Anyone who's watched me eat knows that I generally eat very frequently. I could have just eaten a very short time ago, but we pass another bit of food I want later, and I've got to stop and refuel. It's like that initial anxiety you get when you first have your new mobile phone. You're not comfortable with its battery life yet, so you charge it too frequently for that first month. You hate knowing that you'll be without charge at a critical moment. In reality, it's probably not that huge a deal. If the thing is running low, you can really just turn it off and turn it back on when you need it. But until you learn that, you're still in dread of the battery running out.
I guess that because I'm a vegan, my lack of food anxiety tends to be pronounced. I have been places where the only option is a cup of black coffee with some sugar. And no, there isn't bread that I can trust. You see, it's been such a while since I've had dairy, that even a small amount in my food (even when I don't know it's there) sends my digestive system into a violent protest. Eggs can sneak by without my notice. Honey doesn't actually do anything. But dairy, when I accidentally ingest it, has me wrapped around the porcelain overlord, sweating profusely, and blasting from every orifice. Not a pleasant feeling.
So it's especially a nerve-wracking experience to leave my little vegan bubble. You see, I work at a vegan restaurant, am married to a committed vegan, and keep a vegan house. The friends that I socialise with on a regular basis are at the very least vegetarian. Those who aren't generally tend to be respectful omnivores, and are happy to wait until leaving my presence before settling down to animal flesh and the rest. Pretty much every restaurant in my city (including the steak houses, I found out on one particularly annoying night) can and is often happy to serve me something not only filling, but delicious. If I call ahead, I even sometimes get a fairly excited chef, who'd like to try out something experimental to see if I like it. At the local Chinese food delivery place, they have a selection of veggie meats to go with all their dishes. And they know what I mean when I ask for vegan.

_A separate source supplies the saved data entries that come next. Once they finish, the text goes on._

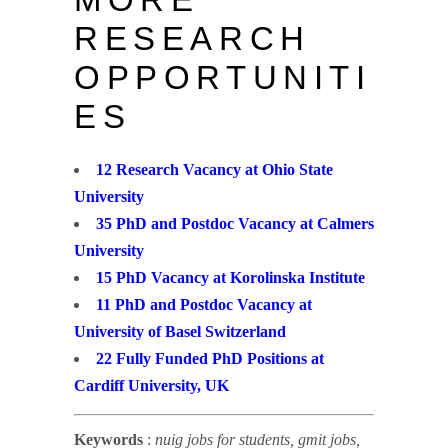
RESEARCH
OPPORTUNITI
ES
12 Research Vacancy at Ohio State
University
35 PhD and Postdoc Vacancy at Calmers
University
15 PhD Vacancy at Korolinska Institute
11 PhD and Postdoc Vacancy at
University of Basel Switzerland
22 Fully Funded PhD Positions at
Cardiff University, UK
Keywords
:
nuig jobs for students, gmit jobs,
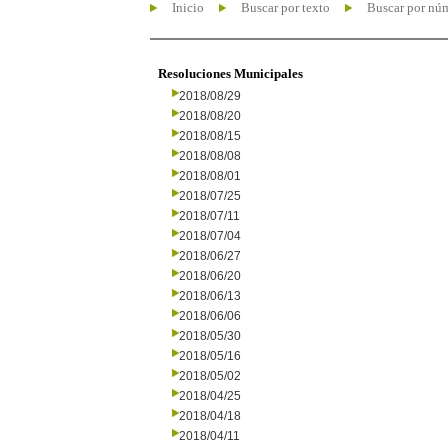
Inicio
Buscar por texto
Buscar por nú
Resoluciones Municipales
2018/08/29
2018/08/20
2018/08/15
2018/08/08
2018/08/01
2018/07/25
2018/07/11
2018/07/04
2018/06/27
2018/06/20
2018/06/13
2018/06/06
2018/05/30
2018/05/16
2018/05/02
2018/04/25
2018/04/18
2018/04/11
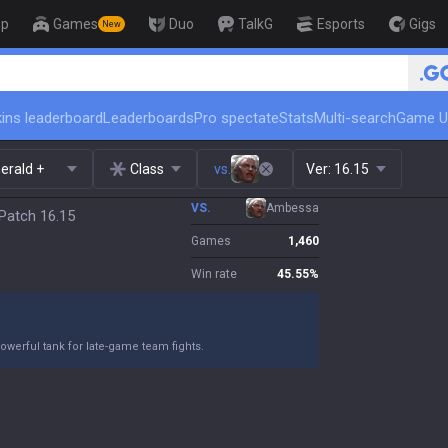
op
Games
Duo
TalkG
Esports
Gigs
New
🏆 Rank Up in 3 Days! Challenger 
ins leaderboard
Leaderboards
Pro spectate
Stats
Multi-search
Game U
erald +
Class
vs.
Ver:
16.15
VS.
Ambessa
Patch 16.15
Games
1,460
Win rate
45.55
%
owerful tank for late-game team fights.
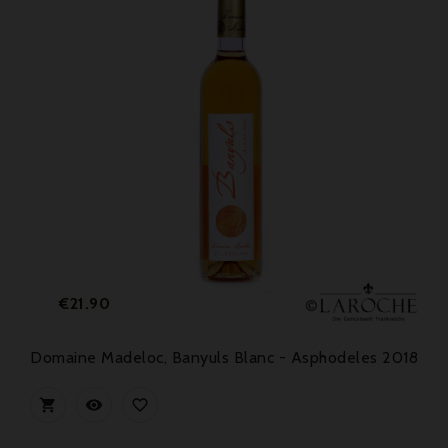
Price
€21.90
Domaine Madeloc, Banyuls Blanc - Asphodeles 2018



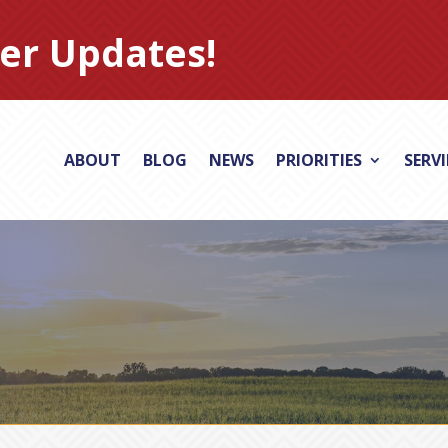
er Updates!
ABOUT
BLOG
NEWS
PRIORITIES
SERV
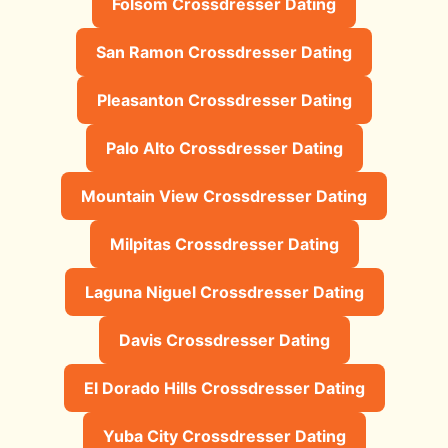
Folsom Crossdresser Dating
San Ramon Crossdresser Dating
Pleasanton Crossdresser Dating
Palo Alto Crossdresser Dating
Mountain View Crossdresser Dating
Milpitas Crossdresser Dating
Laguna Niguel Crossdresser Dating
Davis Crossdresser Dating
El Dorado Hills Crossdresser Dating
Yuba City Crossdresser Dating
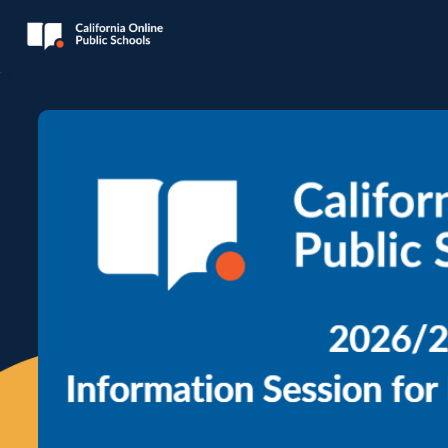
Skip to main content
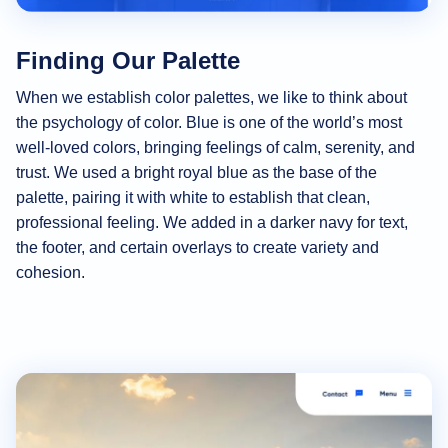
Finding Our Palette
When we establish color palettes, we like to think about
the psychology of color. Blue is one of the world’s most
well-loved colors, bringing feelings of calm, serenity, and
trust. We used a bright royal blue as the base of the
palette, pairing it with white to establish that clean,
professional feeling. We added in a darker navy for text,
the footer, and certain overlays to create variety and
cohesion.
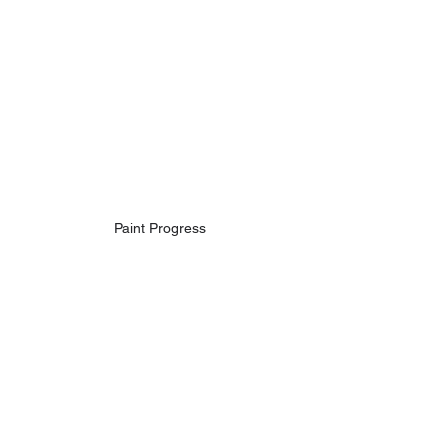
Paint Progress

When I leave my bubble, however, it's not so easy. These are often places with no mass transit, and I don't drive, and everything is spaced out really far apart. On those occasions, I'll end up at a convenience store or pharmacy, and grab some cashews, or crackers. But frankly, after a few hours, crackers and cashews don't really feel satisfying, dense in calories though they be.
All of this has done nothing at all to relieve my anxiety around hunger. I hate feeling hungry. It's one of those things that I've had to experience so rarely that to actively get myself into a situation where such is the case infuriates me.
But if I stop to think about it, I realise that I'm really being silly. Being hungry is not the worst thing in the world, especially considering that I live in a country where food is readily available to me when I want it. So what if I do have to skip a meal once in a while? More will be waiting later. And maybe letting myself get hungry once in a great while will make the meal at the other end of the experience taste all the more delicious.
It's something I'm working on, and I know I can get through it if I try.
I'm still going to carry a bottle of water though.